=== TEXTE FOURNI ===

A la croisée de l'histoire et de la fiscalité : l'octroi de mer, impôt pluriséculaire

Publié par Margo Villeroy, le 11 décembre 2023   440

« Vieil impôt, bon impôt », voilà un adage bien connu dans le domaine fiscal qui ne manque pas de souligner la force du lien unissant histoire et fiscalité. Ainsi, beaucoup des impôts perçus aujourd’hui en France datent de la première moitié du XXe siècle et, s’ils sont naturellement sujets à critiques, pour la plupart, ils font montre d’une certaine efficacité.

Il est cependant un impôt français plus vieux encore, dont l’existence se compte en siècles : l’octroi de mer. Il est très méconnu, et pour cause ! Il ne se perçoit que dans cinq des dix-huit régions françaises, au sein des territoires régis par l’article 73 de la Constitution : les départements et régions d’Outre-mer (la Guadeloupe, la Guyane, la Martinique, Mayotte et la Réunion). Naturellement, l’existence de cet octroi de mer soulève nombre de questions : pourquoi cet impôt datant du XVIIe siècle est-il encore perçu ? Comment a-t-il pu traverser ainsi l’Histoire et perdurer malgré, entre autres événements, la Révolution française, les révolutions industrielles, la mise en place de l’Union européenne ou l’abolition des espaces coloniaux ? Quel avenir peut donc espérer une imposition héritière du passé ?

=== LIGNES EXTRAITES ===

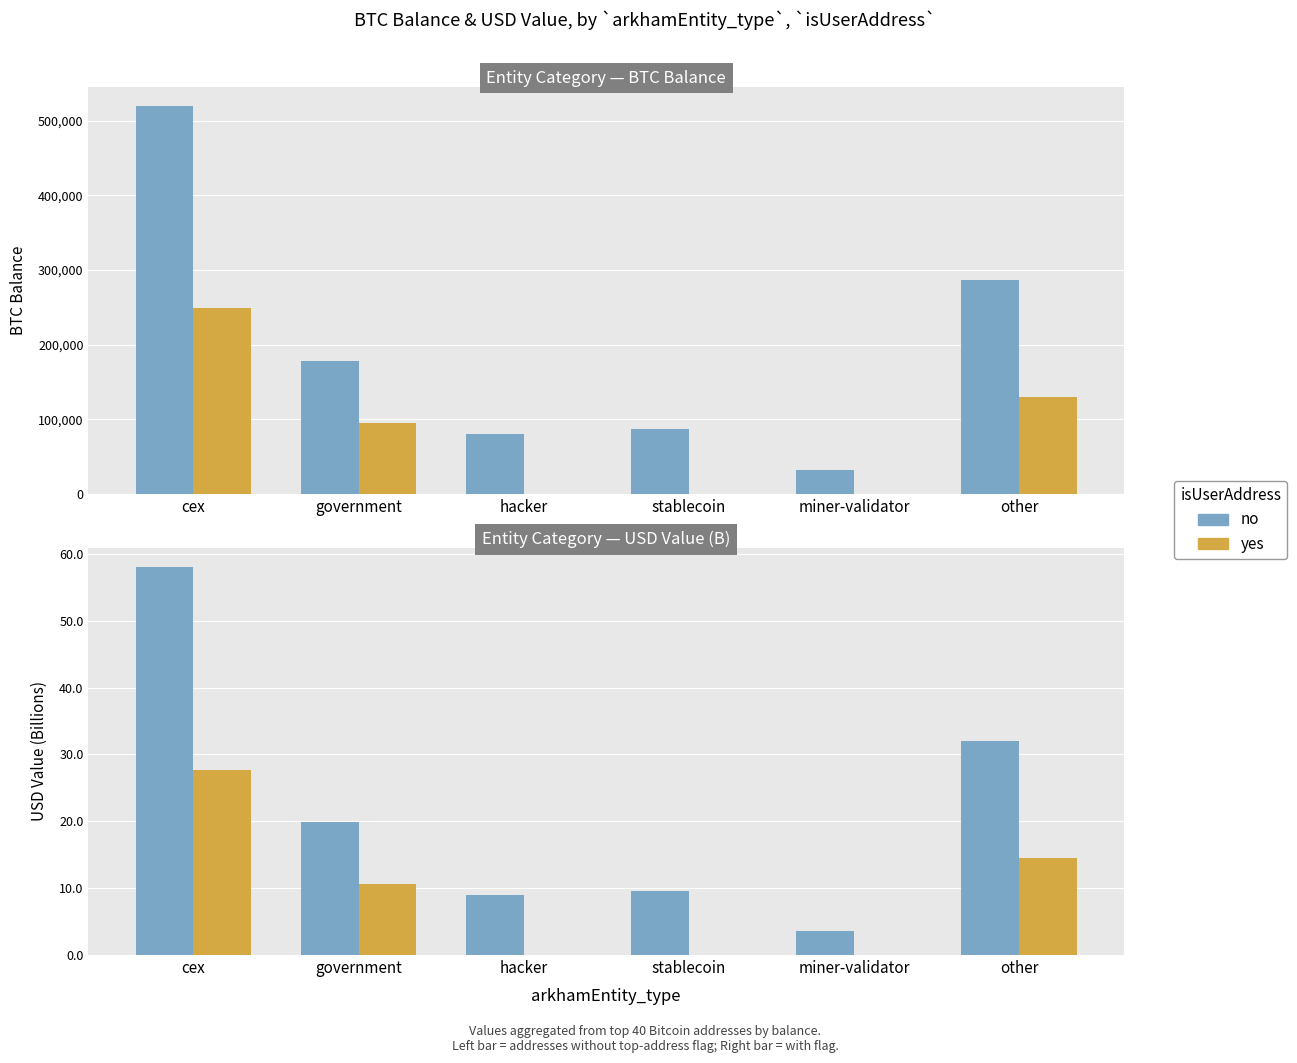

What is the total value across all series at hacker?

8.9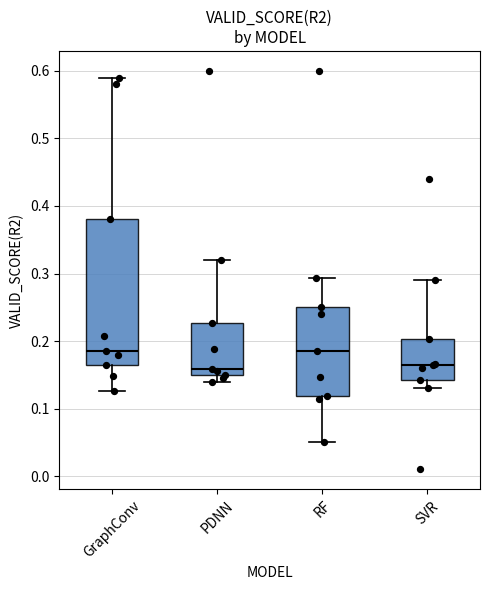

Where does the upper whisker of the box for GraphConv end on the y-axis? The values are not printed on the chart, so give them approximately, as read against the axis.

0.59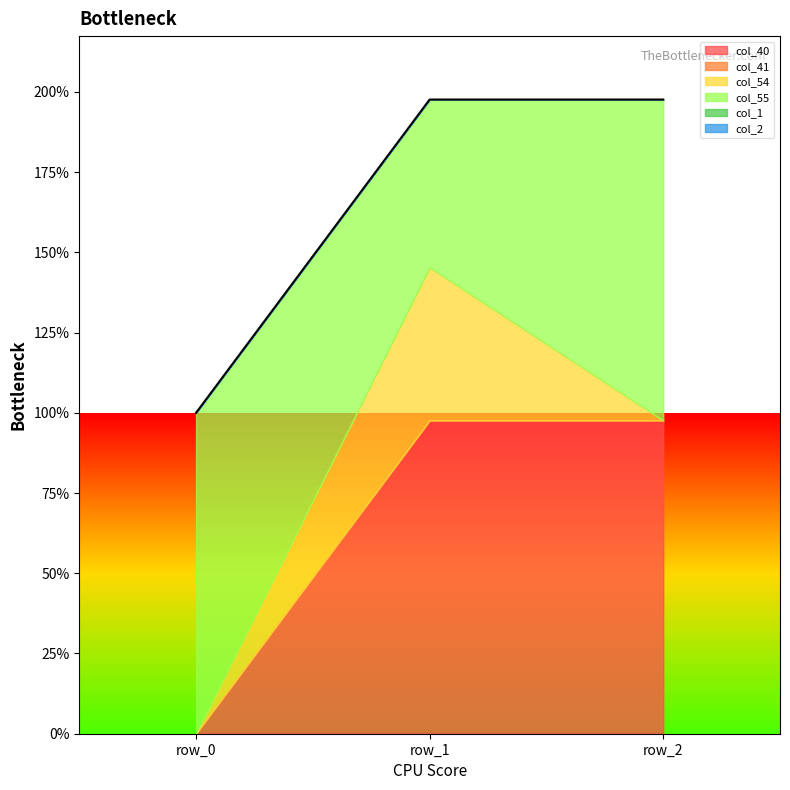

Reading left to right, extract all data points from this chart.

col_40: 0.0	1.0	1.0
col_41: 0.0	0.0	0.0
col_54: 0.0	0.5	0.0
col_55: 1.0	0.5	1.0
col_1: 0.0	0.0	0.0
col_2: 0.0	0.0	0.0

===

**CONSIGNE 1**
Recopiez le passage du texte sur l'octroi de mer qui va de « Il est cependant » jusqu'à « héritière du passé ? » inclus.
**CONSIGNE 2**
Poursuivez le texte sur l'octroi de mer à la suite de sa dernière phrase.

**RÉPONSE 1**
Il est cependant un impôt français plus vieux encore, dont l’existence se compte en siècles : l’octroi de mer. Il est très méconnu, et pour cause ! Il ne se perçoit que dans cinq des dix-huit régions françaises, au sein des territoires régis par l’article 73 de la Constitution : les départements et régions d’Outre-mer (la Guadeloupe, la Guyane, la Martinique, Mayotte et la Réunion). Naturellement, l’existence de cet octroi de mer soulève nombre de questions : pourquoi cet impôt datant du XVIIe siècle est-il encore perçu ? Comment a-t-il pu traverser ainsi l’Histoire et perdurer malgré, entre autres événements, la Révolution française, les révolutions industrielles, la mise en place de l’Union européenne ou l’abolition des espaces coloniaux ? Quel avenir peut donc espérer une imposition héritière du passé ?

**RÉPONSE 2**
Cependant, avant de tenter de répondre à de tels questionnements, il semble important de définir ce qu’est l’octroi de mer. Pour ce faire, quoi de mieux que d’entreprendre un bref survol de son histoire…

Le colbertisme comme contexte à la naissance de l'octroi de mer

Nous sommes en plein cœur du XVIIe siècle. Louis XIV (1638-1715) règne en maitre sur la France et ses colonies (celles-ci, majoritairement américaines, forment alors le premier espace colonial français), et s’entoure de conseillers dont les noms célèbres nous sont parvenus. Parmi eux, le principal ministre d’Etat et Contrôleur général des Finances, Jean-Baptiste Colbert (1619-1683), marque l’histoire de la marine, du commerce et de l’économie.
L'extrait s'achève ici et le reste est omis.